Given data —
##########

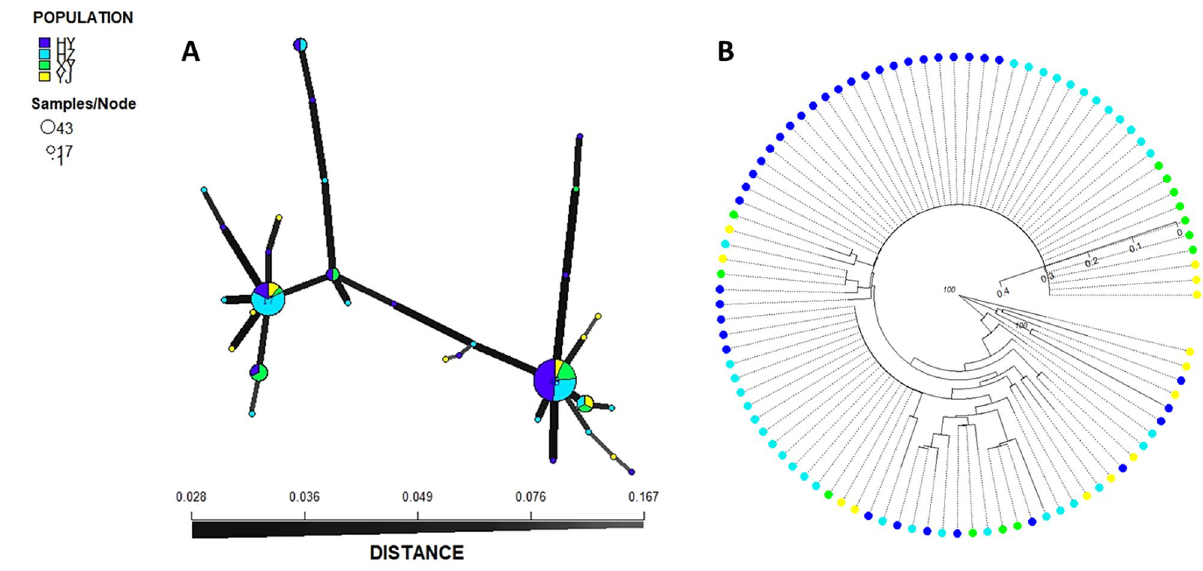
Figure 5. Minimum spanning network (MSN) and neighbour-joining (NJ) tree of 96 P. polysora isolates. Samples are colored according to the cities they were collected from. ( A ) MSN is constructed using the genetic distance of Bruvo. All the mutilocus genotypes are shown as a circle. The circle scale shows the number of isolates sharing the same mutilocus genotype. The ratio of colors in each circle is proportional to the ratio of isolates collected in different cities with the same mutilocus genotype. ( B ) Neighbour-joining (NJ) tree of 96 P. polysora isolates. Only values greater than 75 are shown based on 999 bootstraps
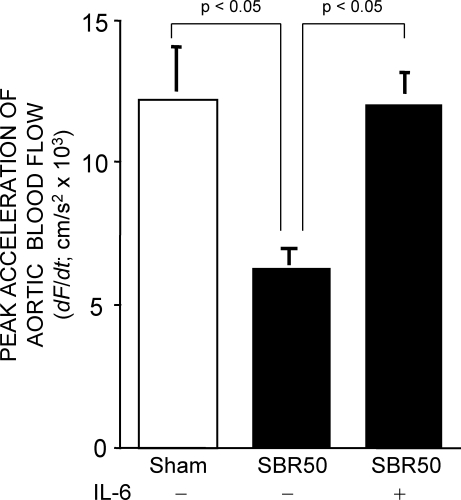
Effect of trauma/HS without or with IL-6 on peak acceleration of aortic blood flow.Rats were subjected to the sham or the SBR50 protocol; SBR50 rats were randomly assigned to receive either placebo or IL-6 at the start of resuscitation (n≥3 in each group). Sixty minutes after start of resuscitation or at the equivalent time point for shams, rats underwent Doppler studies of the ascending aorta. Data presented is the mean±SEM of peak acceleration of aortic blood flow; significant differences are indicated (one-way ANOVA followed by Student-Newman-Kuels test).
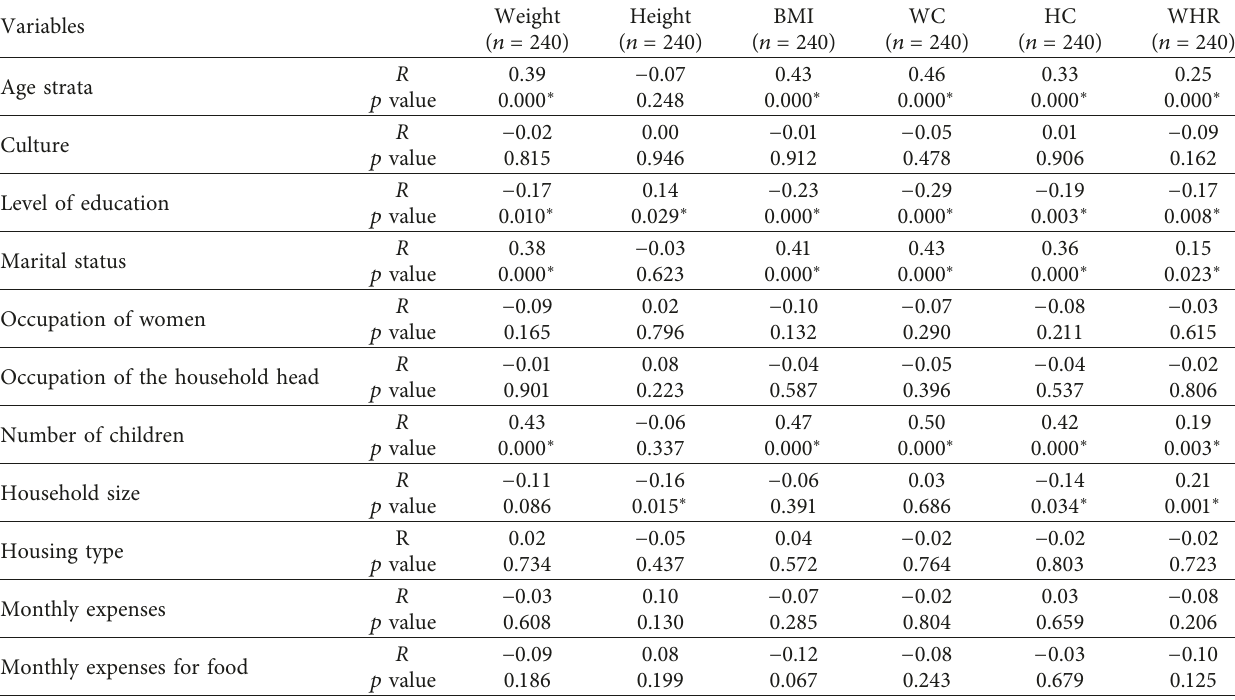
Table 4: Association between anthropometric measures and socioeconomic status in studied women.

##########

What you are asked to do — The word "with" may appear in several lines of the data; copy every line where it does.

Exercise answer —
Figure 5. Minimum spanning network (MSN) and neighbour-joining (NJ) tree of 96 P. polysora isolates. Samples are colored according to the cities they were collected from. ( A ) MSN is constructed using the genetic distance of Bruvo. All the mutilocus genotypes are shown as a circle. The circle scale shows the number of isolates sharing the same mutilocus genotype. The ratio of colors in each circle is proportional to the ratio of isolates collected in different cities with the same mutilocus genotype. ( B ) Neighbour-joining (NJ) tree of 96 P. polysora isolates. Only values greater than 75 are shown based on 999 bootstraps
Effect of trauma/HS without or with IL-6 on peak acceleration of aortic blood flow.Rats were subjected to the sham or the SBR50 protocol; SBR50 rats were randomly assigned to receive either placebo or IL-6 at the start of resuscitation (n≥3 in each group). Sixty minutes after start of resuscitation or at the equivalent time point for shams, rats underwent Doppler studies of the ascending aorta. Data presented is the mean±SEM of peak acceleration of aortic blood flow; significant differences are indicated (one-way ANOVA followed by Student-Newman-Kuels test).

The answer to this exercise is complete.